Legislation that would mandate the New York Common Retirement Fund (CRF) to divest from a list of approximately 200 fossil fuel-heavy companies is facing stiff opposition from fund officials.
The Fossil Fuel Divestment Act would require the CRF to divest from all holdings in coal companies within one year, and divest from all other fossil fuel companies within five years. The CRF has approximately $5 billion invested in such companies.
During an April 30 hearing, Anastasia Titarchuk, interim CIO for the New York Common Retirement Fund, voiced what she calls “fundamental issues” with the act, namely centered around how it decides which companies to divest from, and its mandatory divestment orders.
“The bill chooses a single factor, fossil fuel reserves measures as carbon content as the metric for divestment—this is a poor measure of investment risk and a crude measure of the climate impact of a company,” Titarchuk said at the hearing. “Reinventing the investment strategy of a $200 billion pension fund requires significantly more study and nuance than generating a list of 200 companies based on a single factor. It would be impossible to argue that this is consistent with fiduciary standards.”
Titarchuk continued that the legislation lacked sufficient professional expertise and advice during its inception, thus falling short of the necessary components to be acted upon.
“Any decision to restrict or sell investments must be for the overall benefit of the fund, must be based on the prudent advice of investment professionals, and must be an economic analysis demonstrating that it will not have a negative impact on the fund. This legislation fails to meet these fundamental requirements,” she said.
Bevis Longstreth, former commissioner of the Securities and Exchange Commission (SEC), also presented his opposition to the proposed bill, criticizing its “mandatory approach” and explaining the profound influence New York’s decision can have on other pensions’ portfolios.
“A fiduciary’s duty of care and managing money cannot be successfully legislated, so history teaches,” Longstreth said. “The proposed bill seems more like striking a blow against the fossil fuel industry than it helping to manage the fund.”
New York “will have demonstrated a leadership likely to be emulated across the country. Acting out of compulsion is not leadership. The mandatory approach could even prove counter-productive, making divestment without legal compulsion appear inconsistent with fiduciary duty, and that would be a perverse effect.”
However Daniel Zarrilli, chief climate change policy advisor for Mayor Bill DeBlasio’s office, touched on the hypocrisy of the dual existence of the city’s green initiatives and investing billions of dollars into companies that pursue contrasting goals.
“We’re taking a very deliberate approach—we know we have to do this the right way, and keep to our fiduciary obligations, but we feel it’s incumbent upon us to pursue this path to protect the future of our pensions,” Zarrilli said.

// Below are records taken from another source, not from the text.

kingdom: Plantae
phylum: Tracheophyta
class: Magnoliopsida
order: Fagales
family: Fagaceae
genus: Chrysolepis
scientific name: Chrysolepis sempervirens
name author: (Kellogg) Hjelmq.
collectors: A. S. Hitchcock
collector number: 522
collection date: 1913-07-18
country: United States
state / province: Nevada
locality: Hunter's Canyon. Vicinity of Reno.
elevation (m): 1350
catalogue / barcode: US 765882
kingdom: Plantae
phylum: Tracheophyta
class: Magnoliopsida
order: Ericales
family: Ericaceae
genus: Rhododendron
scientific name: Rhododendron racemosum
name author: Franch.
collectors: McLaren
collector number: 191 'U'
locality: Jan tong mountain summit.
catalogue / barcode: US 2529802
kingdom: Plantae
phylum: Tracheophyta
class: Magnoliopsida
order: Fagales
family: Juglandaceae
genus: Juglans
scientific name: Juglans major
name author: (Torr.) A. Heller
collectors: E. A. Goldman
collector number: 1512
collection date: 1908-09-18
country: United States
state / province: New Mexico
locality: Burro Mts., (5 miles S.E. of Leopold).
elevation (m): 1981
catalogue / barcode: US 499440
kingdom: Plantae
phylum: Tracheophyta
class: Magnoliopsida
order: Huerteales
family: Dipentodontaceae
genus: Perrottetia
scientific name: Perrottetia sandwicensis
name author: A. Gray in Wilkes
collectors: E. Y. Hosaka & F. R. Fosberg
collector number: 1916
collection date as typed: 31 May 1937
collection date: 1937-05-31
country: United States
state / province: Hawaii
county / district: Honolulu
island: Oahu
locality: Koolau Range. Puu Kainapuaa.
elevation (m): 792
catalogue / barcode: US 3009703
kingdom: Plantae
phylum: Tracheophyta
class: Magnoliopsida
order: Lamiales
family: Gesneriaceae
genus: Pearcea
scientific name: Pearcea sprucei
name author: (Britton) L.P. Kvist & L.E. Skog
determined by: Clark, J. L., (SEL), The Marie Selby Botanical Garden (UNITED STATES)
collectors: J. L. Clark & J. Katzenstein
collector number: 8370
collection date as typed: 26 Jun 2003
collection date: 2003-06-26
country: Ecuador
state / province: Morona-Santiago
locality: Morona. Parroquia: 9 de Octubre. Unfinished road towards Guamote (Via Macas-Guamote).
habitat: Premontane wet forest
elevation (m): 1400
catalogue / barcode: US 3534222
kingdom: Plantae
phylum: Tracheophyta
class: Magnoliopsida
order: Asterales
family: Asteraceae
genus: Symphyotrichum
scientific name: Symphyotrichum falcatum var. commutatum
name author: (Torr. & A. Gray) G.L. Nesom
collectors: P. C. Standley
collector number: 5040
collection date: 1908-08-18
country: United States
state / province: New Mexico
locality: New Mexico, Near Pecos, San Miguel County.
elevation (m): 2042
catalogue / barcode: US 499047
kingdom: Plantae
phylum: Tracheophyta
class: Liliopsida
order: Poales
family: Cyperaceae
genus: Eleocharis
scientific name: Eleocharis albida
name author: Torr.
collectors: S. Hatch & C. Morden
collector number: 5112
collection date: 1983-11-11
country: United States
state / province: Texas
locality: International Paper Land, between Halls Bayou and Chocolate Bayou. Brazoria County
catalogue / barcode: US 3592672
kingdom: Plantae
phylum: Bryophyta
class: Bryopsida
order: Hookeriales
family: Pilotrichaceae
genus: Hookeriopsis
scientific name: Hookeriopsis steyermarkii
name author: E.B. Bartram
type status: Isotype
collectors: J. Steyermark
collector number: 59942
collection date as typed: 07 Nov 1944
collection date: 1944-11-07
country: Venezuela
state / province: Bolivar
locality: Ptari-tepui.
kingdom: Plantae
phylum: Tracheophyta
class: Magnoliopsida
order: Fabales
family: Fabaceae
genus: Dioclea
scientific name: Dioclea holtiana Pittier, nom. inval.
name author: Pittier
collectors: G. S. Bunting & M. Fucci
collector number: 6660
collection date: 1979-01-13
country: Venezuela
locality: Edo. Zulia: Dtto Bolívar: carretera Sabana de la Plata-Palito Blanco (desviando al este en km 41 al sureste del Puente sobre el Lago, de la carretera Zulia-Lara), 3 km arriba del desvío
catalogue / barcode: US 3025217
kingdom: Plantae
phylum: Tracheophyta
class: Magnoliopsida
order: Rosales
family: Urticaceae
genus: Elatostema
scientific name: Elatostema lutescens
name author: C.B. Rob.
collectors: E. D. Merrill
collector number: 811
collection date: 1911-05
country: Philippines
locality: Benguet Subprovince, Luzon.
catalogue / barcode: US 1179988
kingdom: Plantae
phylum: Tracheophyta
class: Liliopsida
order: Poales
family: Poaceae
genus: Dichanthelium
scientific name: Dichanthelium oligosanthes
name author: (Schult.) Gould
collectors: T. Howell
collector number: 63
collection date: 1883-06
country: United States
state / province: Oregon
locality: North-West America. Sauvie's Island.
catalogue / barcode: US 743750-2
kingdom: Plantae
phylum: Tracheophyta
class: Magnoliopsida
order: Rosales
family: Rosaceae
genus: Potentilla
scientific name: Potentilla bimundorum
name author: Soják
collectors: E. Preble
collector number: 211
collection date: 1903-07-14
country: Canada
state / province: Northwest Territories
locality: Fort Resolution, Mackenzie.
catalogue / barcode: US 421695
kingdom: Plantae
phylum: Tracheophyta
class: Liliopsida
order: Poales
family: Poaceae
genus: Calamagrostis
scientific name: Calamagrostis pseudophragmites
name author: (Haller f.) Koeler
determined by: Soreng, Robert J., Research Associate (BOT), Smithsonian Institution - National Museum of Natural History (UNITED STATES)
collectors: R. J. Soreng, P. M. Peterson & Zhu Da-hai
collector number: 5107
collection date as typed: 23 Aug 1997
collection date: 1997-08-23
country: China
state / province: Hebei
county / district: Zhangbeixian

“If we continue to cut our own greenhouse gas emissions and continue to work to end our reliance on fossil fuels, but we’re still invested in those fossil fuel stocks, then we’re betting against ourselves, and that doesn’t make much sense.”
New York state Sen. Liz Krueger, the primary sponsor for the bill, highlighted the fiduciary nature of the bill, alongside its obvious environmental concerns. “Divesting our state pension fund from fossil fuels will protect workers and retirees from the rapid loss of valuation that fossil fuel companies will suffer in the coming energy transition. Not only does fiduciary responsibility permit divestment, we are soon approaching the time when it will compel divestment,” Krueger told CIO. “New York state should be a leader on this issue, to ensure that our retirees and their children and grandchildren will not only have a pension to enjoy, but also a livable planet on which to enjoy it.”
Toby Heaps, CEO and cofounder of Corporate Knights Inc., added, “I believe it’ll take the pressure of institutional investors and the investment community walking to the exit doors in order for fossil fuel companies to grasp the gravity and the speed of the transition, and the opportunity to advance to renewable assets.”
A study group recently concluded that the CRF should strive to ensure that all of its assets are sustainable by 2030.